At what age should adolescents be on social media platforms?
Parents have grappled with this question for years, worrying about the impact these platforms may be having on their children’s emotional well-being.
The concern is genuine, according to U.S. Surgeon General Dr. Vivek Murthy, who recently warned that social media presents a “profound risk” for the mental health of adolescents and teens.
Murthy says 13 is too young for children to be on social media platforms, and that this health risk needs to be addressed “immediately.”
Arizona State University Assistant Professor Joris Van Ouytsel, who studies digital interpersonal communication at the Hugh Downs School of Human Communication, says banning children 13 and under from social media might not be realistic for some parents and is also difficult to enforce.
“Social media has its risks to adolescents, to be sure, but it also provides them with opportunities to develop their sense of self,” he says.

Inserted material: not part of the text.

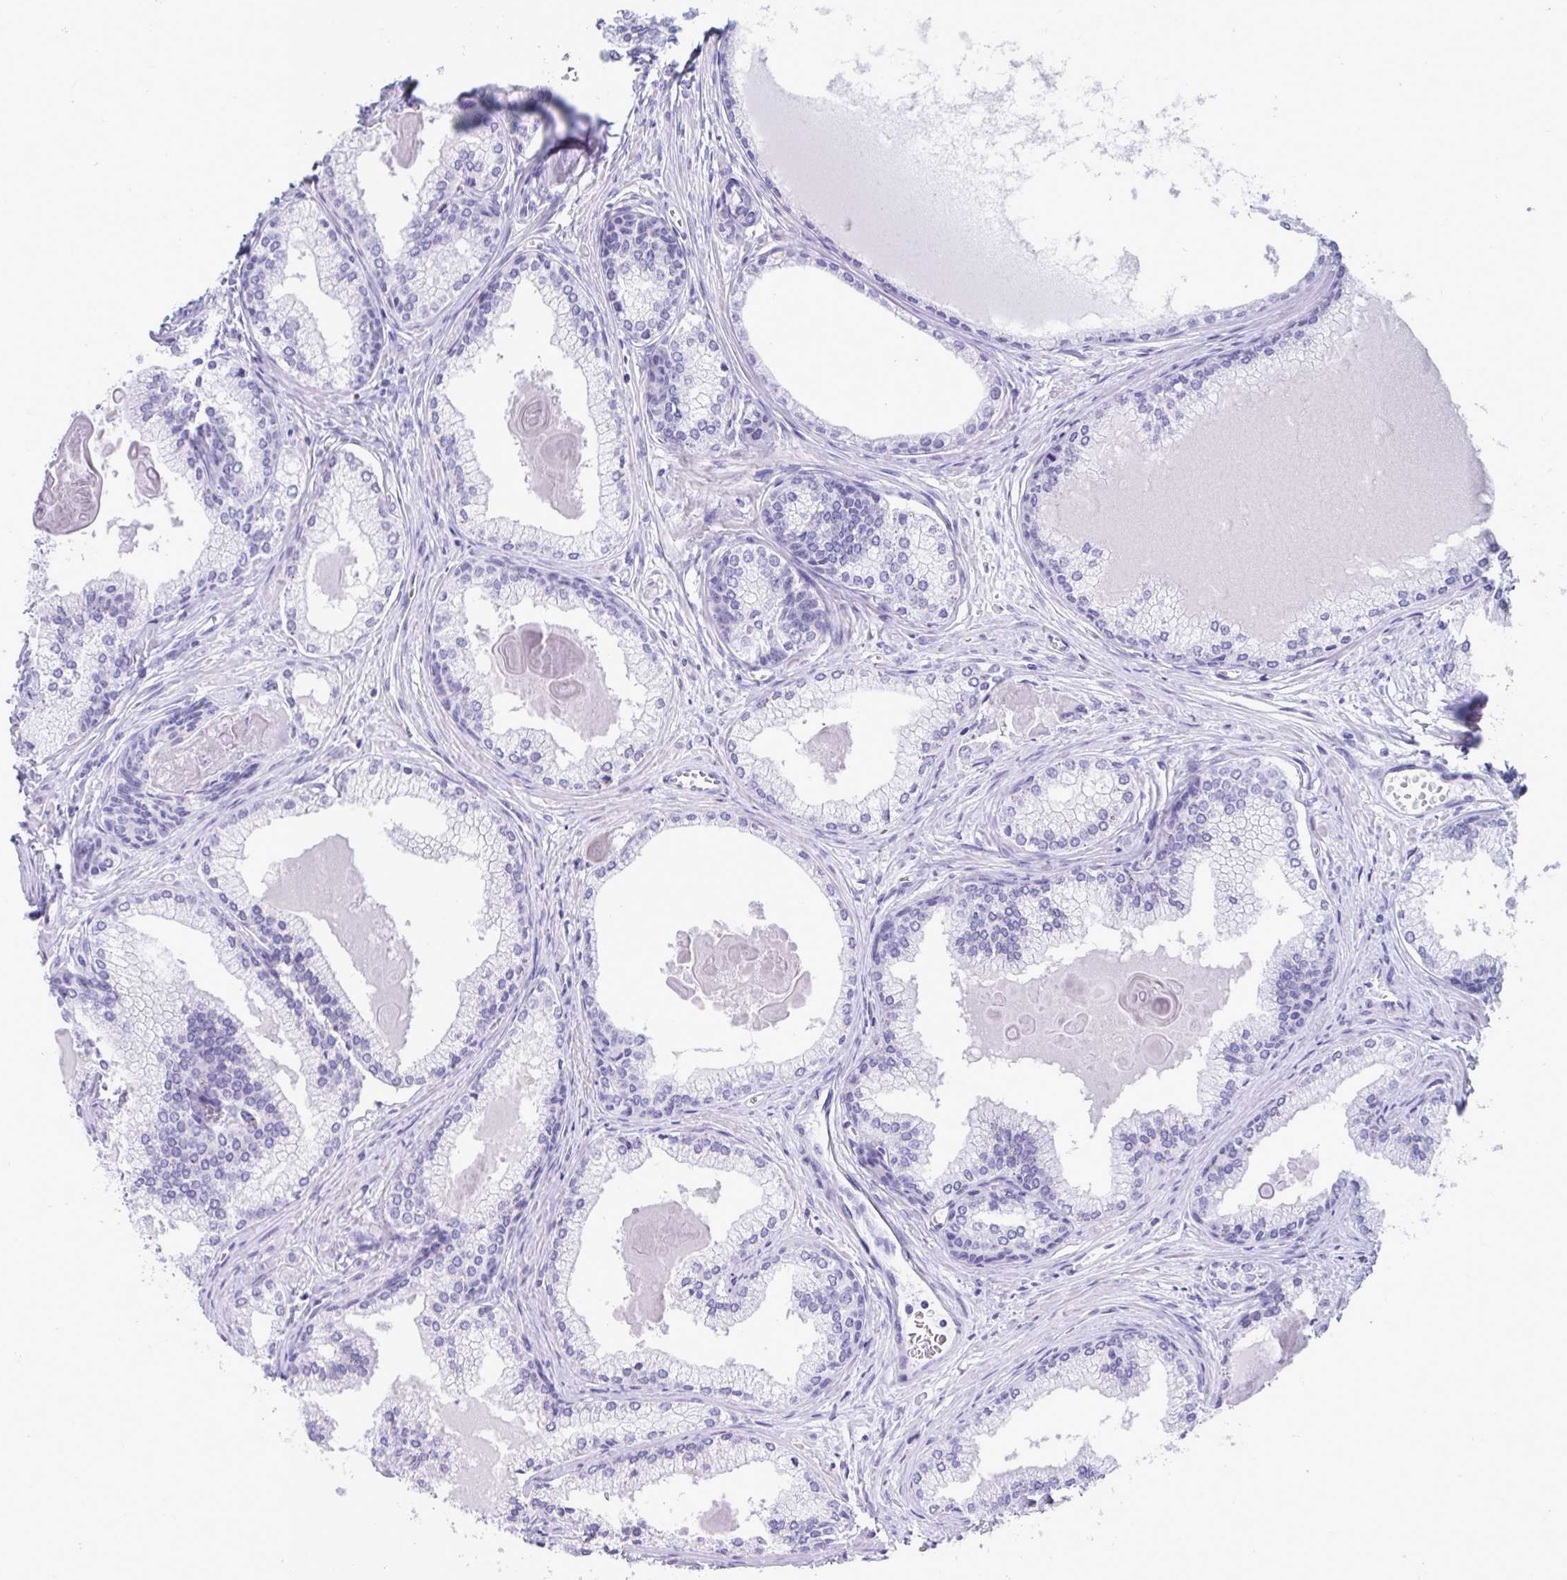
{"staining": {"intensity": "negative", "quantity": "none", "location": "none"}, "tissue": "prostate cancer", "cell_type": "Tumor cells", "image_type": "cancer", "snomed": [{"axis": "morphology", "description": "Adenocarcinoma, High grade"}, {"axis": "topography", "description": "Prostate"}], "caption": "IHC histopathology image of neoplastic tissue: human high-grade adenocarcinoma (prostate) stained with DAB (3,3'-diaminobenzidine) displays no significant protein expression in tumor cells.", "gene": "TTC30B", "patient": {"sex": "male", "age": 68}}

Van Ouytsel adds that “surprisingly little research has been dedicated to developing evidence-based educational initiatives that can teach them to cope with the challenges that digital media create.”
To that end, he has focused his research on ways we can foster positive digital interactions and opportunities while keeping individuals safe from online harm, abuse and violence, especially vulnerable populations.
As the recipient of the 2023 Hugh Downs School Faculty Innovation Award, he is currently investigating innovative ways to educate young people on healthy online relationships.
He will receive $4,500 a year for two years. He plans to conduct a needs assessment among teenagers, educators and experts in adolescent development and media literacy — including psychologists, pediatricians, sociologists and teachers — to create an educational resource for safer online communication.
The award was established in 2020 in memory of Hugh Downs by his son, Hugh “H.R.” Downs; his daughter, Deirdre Downs; and his grandson, Cameron Black. Hugh Downs, for whom the ASU School of Human Communication was named, was best known as an Emmy Award-winning American broadcaster, author, host and founding voice in modern American media. He died on July 1, 2020, at the age of 99.
“Professor Van Ouytsel is well known for his pioneering research on the influence of digital media on relationship experiences,” said Sarah Tracy, professor and director of the Hugh Downs School.
“In addition to publishing in numerous academic journals, he is associate editor of the highly regarded journal Personal Relationships. His work has also been featured in popular press outlets such as Newsweek, The Economist and The Atlantic. His research on relational communication and technology is pivotal for understanding how technology changes friendships and romantic relationships.”
One area in which Van Ouytsel continues to work is digital forms of control within romantic relationships. “Technological gadgets, such as smartphones, make it increasingly easier to abuse, control, stalk and harass your loved ones,” he said. “Young teens don’t always understand the severity of these behaviors. They sometimes think that their extremely controlling behavior is OK.”
In a study that was published last year, Van Ouytsel also examined the pressures that teenagers experience within their friendships.
Many teenagers experience digital stress because they are permanently online, which often is accompanied by the perceived pressure to immediately respond to messages.
Van Ouytsel says, “When teenagers don’t respond to messages promptly, they can get in trouble with their friends. They try to avoid conflict by reacting quickly, especially within their close friendships. Many of our study participants called this ‘digital stress.’ Other causes of digital pressure are the ‘blue ticks’ and the ‘seen’ function on social media, which indicate whether a message has been read. Some participants would go as far as what they called ‘stalking’ their friends by repeatedly sending question marks or new messages in the hope of getting a response.”
Van Ouytsel recommends parents have an ongoing conversation with their children, rather than trying to restrict their media use.
“You can use a news report about technology as a way to start a conversation with your teenager,” he said. “After that, you can ask casually whether it has happened to their friends, for example. These discussions can focus on creating healthy expectations around media use within relationships and teaching young people practical skills on how to keep themselves safe online.”
“And emphasize that your child can always come to you when something happens,” he adds. “Don’t scare them by threatening that you will take their smartphones away or that you’ll limit their internet use, because then they will remain silent and (that) will make them particularly vulnerable to potential extortion. And by using your own life experience, you can already teach them valuable lessons.”